When it comes to technology, cloud computing has been the cynosure of all eyes. This statement is supported by stats. In 2014, cloud investments had increased by 19% within a year. After a year, 9 out of every 10 organizations adopted at least one cloud application.
This trend provokes one question in all our minds: Will cloud computing nullify the presence of local computing? We may not be able to answer this question with certainty; nonetheless, we can make a strong case for local computing especially with Linux and other free and open source software offering varied and fairly stable solutions that are free, highly customizable and completely in our control.
Even though the audience knows well the fighters, the iconic ceremony of introducing the two hasn’t lost its charm. Cloud computing in the IT world is a concept used to refer the internet-based services that lets you store, process and manage your data through a network of servers located remotely and owned by service vendors. Three main areas of cloud computing are: SaaS (software-as-a-service), PaaS (platform-as-a-service), IaaS (infrastructure-as-a-service). In each case, the service vendor provides you computing as a service that offers storage, applications, platform or infrastructure for a fee. This means you neither own these nor are you responsible for these.
Local computing is neither a common term nor well acknowledged because that’s what everything was only a few decades before now. We had taken the concept for granted and it needed no definition as everything used be stored, processed and managed in local computers i.e. computers that are located locally and that you directly work on. Your PC or smartphone is the perfect example of local computing. The hardware is yours and so is the software. You own them and you are responsible for them.
In all probability, the smart money in IT is invested in cloud computing with Gartner expecting the adoption of SaaS to hit $250 billion by 2017 with a growth rate of 20% every year. 90% of the businesses have already adopted cloud in some capacity and 72% senior finance executives feel that cloud is crucial in their organizational strategies.
The manifold benefits of the cloud are listed below:
- Global Accessibility: As long as you have got an internet connection, you can access your data from anywhere around the world. This feature supports BYOD as employees can work via smart phones and tables in the office, at home or from anywhere their work takes them.
- Improved Collaboration: Global access and improved mobility makes it easier to easily share information and resources in real time and work together to achieve common goals.
- Uninterrupted Uptime: Your data is always available on the cloud. Many reliable cloud providers maintain 99% uptime.
- Unlimited Storage: If you are relying on cloud services, you never need to be concerned about storage issues because the cloud provides virtually unlimited storage capacity and you can increase your current storage space as and when you desire.
- Backup and Recovery: With cloud computing you will never lose any of your data as long as your cloud service provider offer backup and recovery options.
Apart from these the cloud computing is also a cost-effective method since it supports easy and quick deployment, enhanced flexibility, better security and automatic updates without having to actually buy any equipment and spend a lot of money on building and operating data centers and other facilities for operations related to local or traditional computing.

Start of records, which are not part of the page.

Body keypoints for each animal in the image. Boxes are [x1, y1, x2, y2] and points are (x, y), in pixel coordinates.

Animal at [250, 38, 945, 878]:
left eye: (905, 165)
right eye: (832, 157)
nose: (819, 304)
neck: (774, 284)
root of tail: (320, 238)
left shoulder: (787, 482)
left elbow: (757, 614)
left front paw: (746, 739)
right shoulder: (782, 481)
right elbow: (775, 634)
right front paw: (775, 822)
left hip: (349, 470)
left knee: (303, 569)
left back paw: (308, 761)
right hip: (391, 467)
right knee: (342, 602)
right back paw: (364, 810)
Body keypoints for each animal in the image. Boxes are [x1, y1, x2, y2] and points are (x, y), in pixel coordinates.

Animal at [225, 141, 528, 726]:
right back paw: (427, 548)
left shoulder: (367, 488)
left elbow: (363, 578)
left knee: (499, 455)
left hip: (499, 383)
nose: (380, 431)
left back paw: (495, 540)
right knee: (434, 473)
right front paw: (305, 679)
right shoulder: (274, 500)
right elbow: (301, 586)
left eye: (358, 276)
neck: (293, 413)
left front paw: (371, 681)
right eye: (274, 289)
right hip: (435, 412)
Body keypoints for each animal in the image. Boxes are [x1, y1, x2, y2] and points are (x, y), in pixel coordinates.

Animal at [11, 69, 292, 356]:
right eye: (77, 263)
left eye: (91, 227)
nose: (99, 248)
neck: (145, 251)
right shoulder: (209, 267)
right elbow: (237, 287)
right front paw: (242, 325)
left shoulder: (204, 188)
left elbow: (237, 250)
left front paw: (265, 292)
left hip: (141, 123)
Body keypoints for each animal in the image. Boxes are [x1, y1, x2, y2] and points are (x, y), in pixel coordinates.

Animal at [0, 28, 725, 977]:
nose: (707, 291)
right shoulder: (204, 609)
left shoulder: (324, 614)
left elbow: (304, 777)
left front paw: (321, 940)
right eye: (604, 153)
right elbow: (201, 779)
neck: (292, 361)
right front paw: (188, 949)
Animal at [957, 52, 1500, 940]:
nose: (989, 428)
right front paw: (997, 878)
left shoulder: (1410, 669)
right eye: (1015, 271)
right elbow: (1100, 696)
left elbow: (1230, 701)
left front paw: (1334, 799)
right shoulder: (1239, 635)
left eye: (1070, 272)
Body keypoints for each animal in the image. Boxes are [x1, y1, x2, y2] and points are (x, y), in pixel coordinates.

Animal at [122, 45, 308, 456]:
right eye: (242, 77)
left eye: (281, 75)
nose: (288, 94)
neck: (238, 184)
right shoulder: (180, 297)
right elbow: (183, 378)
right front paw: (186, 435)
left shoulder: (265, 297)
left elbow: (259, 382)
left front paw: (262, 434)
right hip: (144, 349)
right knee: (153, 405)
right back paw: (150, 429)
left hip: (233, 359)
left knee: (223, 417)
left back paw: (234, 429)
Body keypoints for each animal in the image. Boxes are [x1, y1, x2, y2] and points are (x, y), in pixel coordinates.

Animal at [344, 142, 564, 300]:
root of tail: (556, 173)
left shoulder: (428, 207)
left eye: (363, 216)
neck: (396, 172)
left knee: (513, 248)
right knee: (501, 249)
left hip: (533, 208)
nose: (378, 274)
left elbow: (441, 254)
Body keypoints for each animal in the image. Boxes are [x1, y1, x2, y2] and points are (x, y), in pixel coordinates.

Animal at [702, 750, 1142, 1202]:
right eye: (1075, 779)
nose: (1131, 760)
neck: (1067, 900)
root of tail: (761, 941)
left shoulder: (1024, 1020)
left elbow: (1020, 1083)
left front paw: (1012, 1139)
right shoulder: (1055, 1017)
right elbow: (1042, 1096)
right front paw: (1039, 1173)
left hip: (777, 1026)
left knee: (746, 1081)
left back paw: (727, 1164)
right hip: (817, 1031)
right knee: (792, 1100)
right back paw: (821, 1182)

The following are its demerits:
- Downtime: When there’s no internet connectivity, you won’t be able to access the cloud. There are also technical outages for many cloud service providers especially when they take up more clients than they can take care of resulting in downtime for you.
- Vendor Lock-In: Switching cloud services or migrating from one vendor to another can put you in a quandary as there are interoperability and support issues that are yet in their nascent stages. This may keep you stuck with a vendor you wish to discontinue the services of.
- Limited Control: After all you are outsourcing your tasks and responsibilities to cloud service providers which means they own, manage and monitor the infrastructure and equipment leaving you and your customer to have only limited control.
Beyond this, the security issues in giving confidential information to a third-party cloud service provider cannot be said to be risk-free.
It is no joke that many cloud services rely on and owe a lot to open source software and initiatives. OpenStack is an excellent example to prove this point. In 2008, GNU founder Richard Stallman claimed that cloud computing was a trap that would confine people in locked proprietary systems that will cost more and more over time. GNU further compared SaaS (according to them ‘SaaSS’) as a ‘spyware’ leaking information about the users’ computing activities. Although there are concerns regarding the privacy and ownership issues of cloud computing, these claims are grossly paranoiac.
What is important to note is that there are enough free and open source software in the market in every realm of business that can replace software provided by the cloud service vendors. Much of the expensive software in different domains have switched to SaaS pricing model which means that they are only disguising how expensive they are by giving a monthly subscription instead of a flat fee.
Local computing through free and open source not only provides cost benefit when compared to the expensive SaaS but also gives the owner complete ownership and control over the software and its source code so that he can manage and customize the software the way he desires with no compromise on privacy.
Two things to remember during your decision making process is – never to overlook the open source alternatives when you are thinking of the possibilities and never to pay attention to the bigoted crusade on either side.